Posted by Stuart at 11:28 PM on August 11, 2003

Ever since recovering from being sick last week I have been riding an emotional high. The past few days have been nothing special, except that I have been unmistakably deliriously happy. What's up with that?!

Seriously, what is it about my life now that makes me happier than I ever have been before? My life up to this point has been good. I especially enjoyed living in San Francisco -- every now and then I would have what I called "San Francisco Moments" where I'd be walking down the street or riding MUNI or just hanging out in a coffee shop and I would stop whatever I was doing and think, "Wow!

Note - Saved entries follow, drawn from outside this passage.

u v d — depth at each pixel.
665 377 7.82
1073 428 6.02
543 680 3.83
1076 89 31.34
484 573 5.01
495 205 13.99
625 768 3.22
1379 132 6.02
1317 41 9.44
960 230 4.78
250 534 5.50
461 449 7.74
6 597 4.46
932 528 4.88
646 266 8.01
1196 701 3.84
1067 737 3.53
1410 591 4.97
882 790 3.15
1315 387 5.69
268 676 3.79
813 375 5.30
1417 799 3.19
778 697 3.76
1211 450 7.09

I am so lucky to be living in a place like San Francisco."

But now, instead of "San Francisco Moments" I have "Thailand Weeks". For weeks at a time I am so happy and so content and so glad to be here that it literally makes me dizzy.

I hope all this happiness is not obnoxious. I say all of this just to try to figure out why I feel this way. Leave it to me to analyze everything.

So what is it? Is it Thailand itself? Maybe. Yet the more I stay here the more I learn about the not-so-nice side of Thailand. So it's more than just "Thailand".

Is it Bangkok? No, definitely not. This is a very uncomfortable city with the noise and pollution and crowds. But even with all the negatives of Bangkok, I still like living here.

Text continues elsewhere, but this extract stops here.